De repente um papo caiu na rede da internet, no grupo de correio eletrônico do projeto linha imaginária ([email protected]), para colocar em discussão o tema da realidade e a imagem da realidade. Ou seja, uma coisa que é, ou pode ser, e outra coisa que parece ser, mas não é nada do que parece que é. Assim nos perguntamos se uma pintura de um pássaro voando na paisagem é um pássaro voando na paisagem ou uma pintura? Ela pode ser os dois ao mesmo tempo e correr o risco de ser nenhum? Pensando em termos de criação: há uma diferença entre o eu que cria e o outro que consome? É possível proteger a criação da contaminação com a vida, como se tivéssemos um papel social a cumprir, por um lado, e do outro, dar conta de todos os nossos desejos, afetos e subjetividades?
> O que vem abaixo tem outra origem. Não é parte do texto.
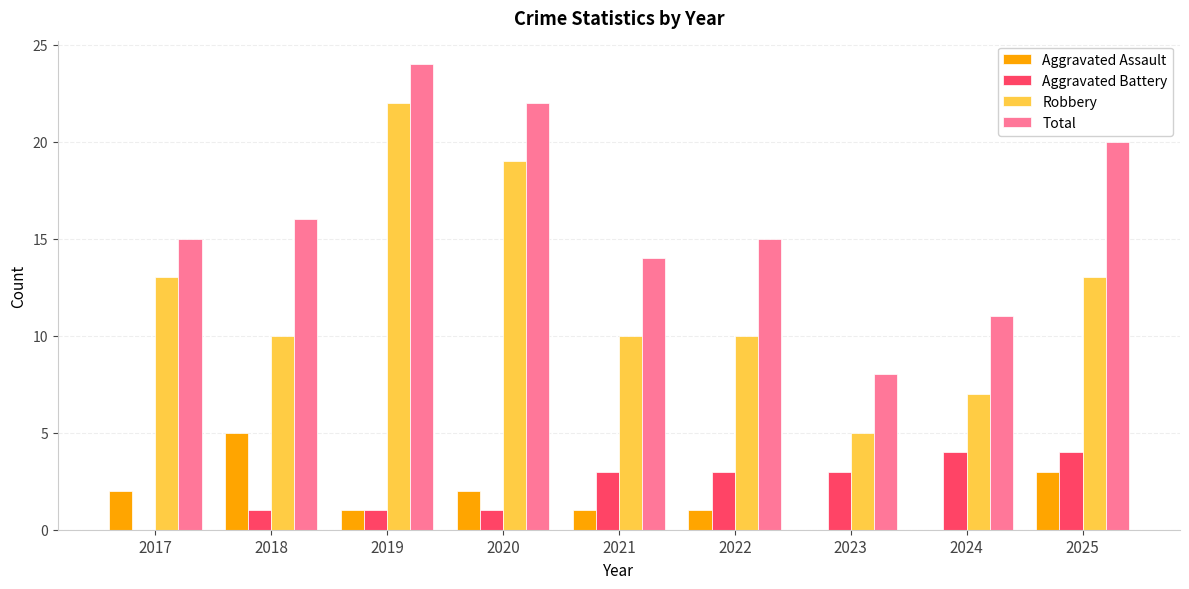

Which series has the largest total across all categories?

Total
Parece que há, entre o eu e o outro, algo que forçosamente nos separasse e nos colocasse cada um de um lado, dentro e fora, como que se nos fosse impossível transpor o ‘‘mito da caverna de Platão’’, ou melhor, como se continuássemos a acreditar em uma estória de uma estória que nos conta de uma descrença (um dia um habitante da caverna sai e volta para contar que tudo o que se acreditava até então, não era verdade).
Platão adorava pregar suas peças nos poetas e artistas, tanto que os queria longe de sua República e, em outra ocasião, colocou um espelho na frente de um pintor para demonstrar que ele era muito melhor em imitar a realidade do que ele, pintor. Queria nos dizer que a relação da arte com a imagem só é possível por representação da realidade.
Esses conceitos platônicos só serão detonados a partir do século 19 com o filósofo alemão Friedrich Nietzsche que criou uma filosofia da potência, do desejo, da vontade, do agora. E depois com a fenomenologia deste século, com Merleau-Ponty e também Martin Heidegger é que esta questão vem a se resolver, pois imaginar a existência de um dentro e um fora é imaginar que existam dois momentos no mesmo ser; um que antecede ao fazer das coisas e outro que só o é depois de feito. Como se existisse, de fato, um momento que é a realidade, e outro, que é a imagem desta realidade.
Como, então, resolver essa esquizofrenia? Se eu só existo depois que eu penso, então, ou eu não sou matéria, ou eu não existo, certo? O que em mim pensa? Em arte, cada vez mais tais temas são abordados e, aliás, parece haver certa sintonia, certa sincronicidade que ajudam na abordagem de questões como essas. Uma delas se dá com a exposição da artista curitibana, que está expondo seus trabalhos na Galeria Casa da Imagem de Curitiba até o dia 27 de janeiro. O nome da mostra não poderia ser mais sugestivo: ‘‘Dentro?’’. E, pela foto, no convite (veja reprodução no alto da coluna), dá para entender o significado do nome. É impossível precisar de que lado fica o tal ‘‘dentro’’.
Mais que uma resposta à dúvida do que é e do que parece ser, tais relações só existem se partirmos da primeira poética de trânsito livre possível a todos nós, que é a respiração. Ou a suspensão dela, quando uma obra de arte nos rouba, por um momento, nossa capacidade de diferenciação entre o dentro e o fora, o real e a imagem do real, a representação da coisa e a coisa em si, transformando tudo em estado de entropia.